> [EXERCISE PROMPT] In the review of the film Romance, what is Marie's job?

> [SELECTED TEXT]
++++++++

Monday, May 09, 2005

Romance by Catherine Breillat

Catherine Breillat, the French filmmaker, is one of the most talked-about women in the field of contemporary arts and letters. I had read about many of her films and how her films managed to merge heavy-duty eroticism and French philosophy together and present it from a supposedly woman’s perspective but never got a chance to see any of them. Not until I got hold of the DVD of Romance sometime last month when I was in Bangalore. I thought of writing something about it now because somehow the images from the film keep returning to me, not necessarily because I have nothing else to do to pass these gloomy, lonely and cold nights of Chicago! I am reading Nabokov and Stendhal but more about that later. It might just be that the film was more provocative than I had thought when I had first seen it. And some of the ideas generated by the film have taken root in my consciousness and become complex.

In any case, the film itself is very easy to follow. "Romance" is about Marie, a sad, depressed and needy girl with small breasts and a vast ego, who is sexually frustrated and looking to be fulfilled both physically and emotionally. She's a schoolteacher, mousey but chic, shy yet forward, whose narcissistic, male-model boyfriend barely touches her, and doesn't let her touch him. The film never makes the reasons clear. Although Marie thinks it is because she is a woman! (The guy is straight and that is made clear). For the needy Marie, he's like a cosmically absurd joke. Depressed by his sensual neglect, she seeks physical fulfillment elsewhere. She finds an Italian stud. Her boss at school provides her some surprises, and other men have a go at her too. All these sad, desperate encounters are woven together by Marie's voice, in an unusual kind of voice-over that's part diary, part stream-of-consciousness which makes it sound like porn written by Virignia Woolf only not that well written. The film ends with the pregnant Mary giving birth (shown in full clinical detail), while her boyfriend is killed in the apartment accident which was actually triggered by her with the voice over announcing something like a woman’s life is fulfilled only after she becomes a mother (pretty reactionary for a French feminist movie I thought) and concluding perhaps with the message that a man’s usefulness for a woman is only in so far as he can help her become a mother and reach that final goal of her life.

++++++++

> [GIVEN DATA]
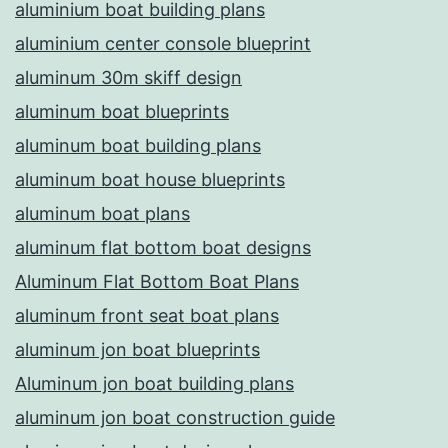
aluminium boat building plans
aluminium center console blueprint
aluminum 30m skiff design
aluminum boat blueprints
aluminum boat building plans
aluminum boat house blueprints
aluminum boat plans
aluminum flat bottom boat designs
Aluminum Flat Bottom Boat Plans
aluminum front seat boat plans
aluminum jon boat blueprints
Aluminum jon boat building plans
aluminum jon boat construction guide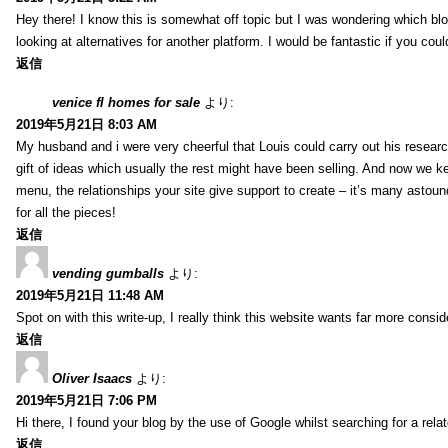
Hey there! I know this is somewhat off topic but I was wondering which blo
looking at alternatives for another platform. I would be fantastic if you coul
返信
venice fl homes for sale
より:
2019年5月21日 8:03 AM
My husband and i were very cheerful that Louis could carry out his researc
gift of ideas which usually the rest might have been selling. And now we 
menu, the relationships your site give support to create – it’s many astound
for all the pieces!
返信
vending gumballs
より:
2019年5月21日 11:48 AM
Spot on with this write-up, I really think this website wants far more conside
返信
Oliver Isaacs
より:
2019年5月21日 7:06 PM
Hi there, I found your blog by the use of Google whilst searching for a rel
返信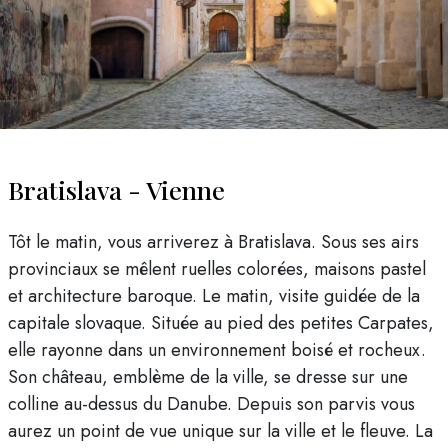
Bratislava - Vienne
Tôt le matin, vous arriverez à Bratislava. Sous ses airs
provinciaux se mêlent ruelles colorées, maisons pastel
et architecture baroque. Le matin, visite guidée de la
capitale slovaque. Située au pied des petites Carpates,
elle rayonne dans un environnement boisé et rocheux.
Son château, emblème de la ville, se dresse sur une
colline au-dessus du Danube. Depuis son parvis vous
aurez un point de vue unique sur la ville et le fleuve. La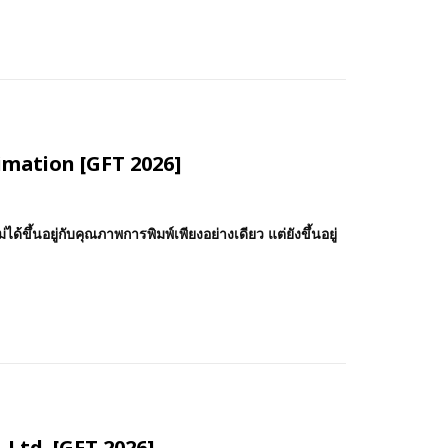
imation [GFT 2026]
้ขึ้นอยู่กับคุณภาพการพิมพ์เพียงอย่างเดียว แต่ยังขึ้นอยู่
., Ltd. [GFT 2026]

++++++++

> [EXPECTED ANSWER] She is a schoolteacher.